It’s not that the Dallas Cowboys are entirely unaware of the fact that quarterback Dak Prescott is 32 years old, or of the fact that he has been prone to injury–and that the Cowboys have suffered as a result. It was only in 2024 when Prescott suffered a disastrous torn hamstring that put him out for nine weeks and helped fuel a 7-10 campaign for Dallas. The issue with finding and keeping a quality backup for Prescott, and maybe someone the Cowboys would hang onto until he was ready to start, is that Prescott just keeps looking so good when he does play.
It happened again last year, when he threw for 4,552 yards, third in the NFL. while also leading the league in completions (404) and finishing fourth with 30 touchdowns. The Cowboys have had Trey Lance on board, but gave up on developing him into an eventual starter, and had Joe Milton around last season–they could give up on him, too, if Sam Howell wins the backup job.
So there isn’t much appetite, or reason, for the Cowboys to invest heavily in a long-term quarterback project behind Prescott, who could conceivably be the starter under center for another five or six years. Except that there may be a worthwhile loophole this summer, involving Texas Tech quarterback Brendan Sorsby.
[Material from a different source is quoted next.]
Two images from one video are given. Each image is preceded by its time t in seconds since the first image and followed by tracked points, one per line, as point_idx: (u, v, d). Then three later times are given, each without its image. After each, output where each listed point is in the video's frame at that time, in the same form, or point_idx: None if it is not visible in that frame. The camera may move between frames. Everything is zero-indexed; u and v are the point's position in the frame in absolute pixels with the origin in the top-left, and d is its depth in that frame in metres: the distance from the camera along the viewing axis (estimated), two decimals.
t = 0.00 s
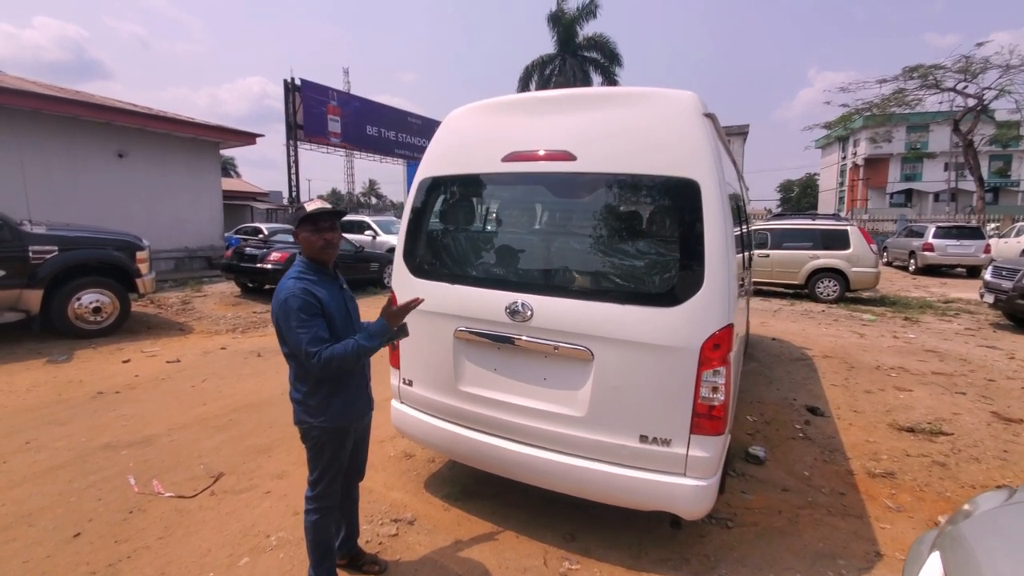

Brendan Sorsby Has Admitted Gambling Issue
Sorsby’s situation is one the Cowboys could find worth monitoring. It figures to be a tricky one, but the basics are that it’s been revealed that, in four years of college at Cincinnati and Indiana, Sorsby was found to have placed 1,000s of bets on a variety of sports–including on college football, and including on the Hoosiers when he was in Bloomington. He transferred to Texas Tech before that news came out, and has checked into a rehab center, with his collegiate career in jeopardy.
There is a widespread belief that Tech could pull out of Sorsby’s NIL deal, said to be worth around $6 million, and that the NCAA could suspend him for the year, or life. That would likely ignite a lawsuit, but it would also open a path for Sorsby to enter his name in the 2026 supplemental draft in July. He would have until June 30 to enter and once he did, teams would bid 2027 draft picks to sign Sorsby.
So the Cowboys could bid a 2027 second-rounder or so for the rights to Sorsby, and if that was found to be the best bid, they’d get the player.
GettyDak Prescott #4 of the Dallas Cowboys
Cowboys Should Throw a Draft Pick at Brendan Sorsby
But … should the Cowboys do that? There is risk to pursuing Sorsby. But if Dallas is a good team this year and still wants to consider the future, getting Sorsby now would be ideal.
As SI.com NFL insider Albert Breer noted in an mailbag answer this week: “There’s also the other piece of this: Prescott will turn 34 next summer, has been banged up, and the time could be coming to put an heir apparent into the pipeline. If you’re Dallas, would you throw a second- or third-round supplemental pick out there this summer for Brendan Sorsby, should he declare? It’s worth thinking about, anyway.”
Cowboys Must Answer the Big Question: Can He Play?
Of course, the big question around Sorsby, for the Cowboys or for anyone, is whether he can play. The hurdles with a potential suspension and concerns about his gambling issue are obviously paramount, but this only takes on an NFL dimension if, indeed, he is a legitimate NFL player. The hope was that, after his transfer to Texas Tech, he would clearly show he is an NFL-level passer, but without a season’s worth of evidence, he becomes that much more of a risk.
Todd McShay, the draft guru for The Ringer, had a good way of thinking about where Sorsby stands here in May of 2026, hoping he can play college football next season.
Said McShay, “Sorsby is to me is a young man who is attempting to major in pocket passing. But I would give him a C grade in that, he is a C student in his major. But he is double minoring and is, I don’t know, dean’s list material in his two minors, and those minors are scrambling to extend and the creativity part of it, and he is an A student, brilliant in that minor. And his other minor is as a running threat, whether it is designed runs or taking off and exposing—this is the thing I think he does beautifully—you try to play man-to-man against this son of a gun and good luck.
“C student in his major, but dean’s list in his two minors. But in that major, the pocket passing, my goodness, he has a lot of potential.”